Yesterday, Captain Richard Phillips was rescued by Navy SEALs from the hands of the four pirates who held him for five days. And now, he’s getting a hero’s welcome at home.
But what makes him a hero?
Our society, longing perhaps, for heroes lately, tends to throw the word around pretty loosely. Society, in our seemingly endless quest to venerate the mediocre, bestows the title, “Hero” on everyone from fathers who merely act as fathers should, to people who happen to have contracted a deadly disease. This is not to denegrate any of these acts, or the individuals who accomplish them (or to whom they happen). Indeed, there is a shortage of good fathers, or teachers. But heroism is not merely doing what is (or should be) expected of you — it is going above and beyond.
Our culture, in its celebration of victimhood, often elevates the victim to the status of “hero” — based solely on the fact that something bad has happened to him. This is not heroism. It is unfortunate. But it is not, by itself, some noble thing.
If you want a definition of “hero,” look to the men and women of our Armed Forces, who willingly put themselves in harm’s way for the defense of their countrymen. Look to the men and women who become police officers, risking much, up to and including their lives, to uphold the laws of our society. Look to the men and women who run headlong into a burning building, risking all for the lives and safety of their fellow citizens.
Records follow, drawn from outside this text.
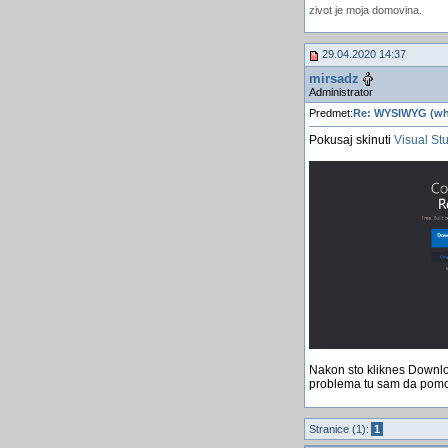
zivot je moja domovina.
29.04.2020 14:37
mirsadz
Administrator
Predmet:
Re: WYSIWYG (wha
Pokusaj skinuti
Visual St
Nakon sto kliknes Downloa
problema tu sam da pom
Stranice (1):
1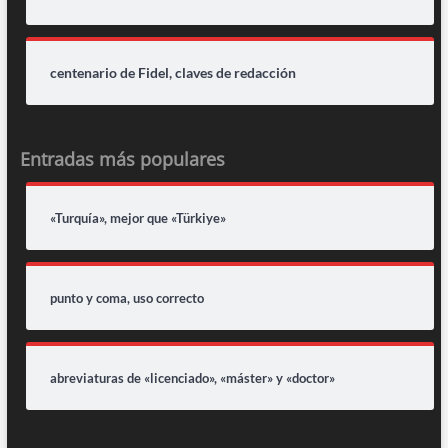
centenario de Fidel, claves de redacción
Entradas más populares
«Turquía», mejor que «Türkiye»
punto y coma, uso correcto
abreviaturas de «licenciado», «máster» y «doctor»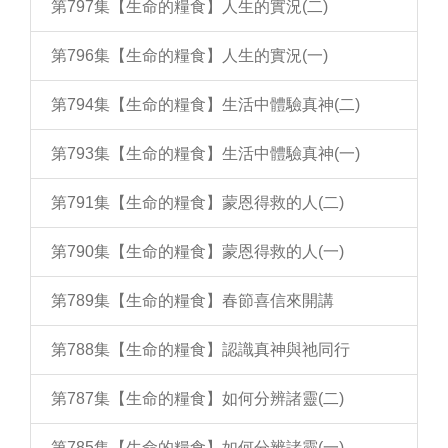
第797集【生命的糧食】人生的實況(二)
第796集【生命的糧食】人生的實況(一)
第794集【生命的糧食】生活中體驗真神(二)
第793集【生命的糧食】生活中體驗真神(一)
第791集【生命的糧食】蒙恩得救的人(二)
第790集【生命的糧食】蒙恩得救的人(一)
第789集【生命的糧食】春節喜信來開講
第788集【生命的糧食】認識真神與祂同行
第787集【生命的糧食】如何分辨諸靈(二)
第785集【生命的糧食】如何分辨諸靈(一)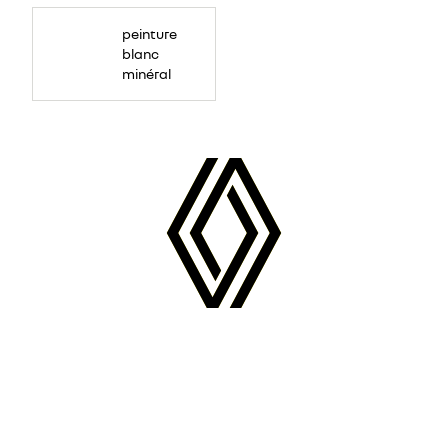
peinture
blanc
minéral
No, heroism is not merely doing the right thing. Heroism is knowing that the right — the necessary — thing could well come at a great cost to you… and then doing it anyway.
The word “hero” is being bandied about now, regarding the rescue of Cpt. Phillips. Fanatic supporters of the President even use the word to describe Obama — simply for doing what he should have done long before finally deciding to do it.
The men and women of the Navy, and the SEALs who effected this rescue are heroes. They always were. And, yes, Phillips is a hero.
That he was held hostage by pirates and rescued — that he was victimized — is not what makes him a hero. Plenty of others have been in that situation who are simply not deserving of the title. What makes Captain Richard Phillips a hero is that he willingly gave himself to the situation, to save his shipmates. He understood this act of pure selflessness may well be his last, and he did it anyway.
And it is his willingness to trade himself for the lives of others that makes Captain Phillips a by-God True American Hero.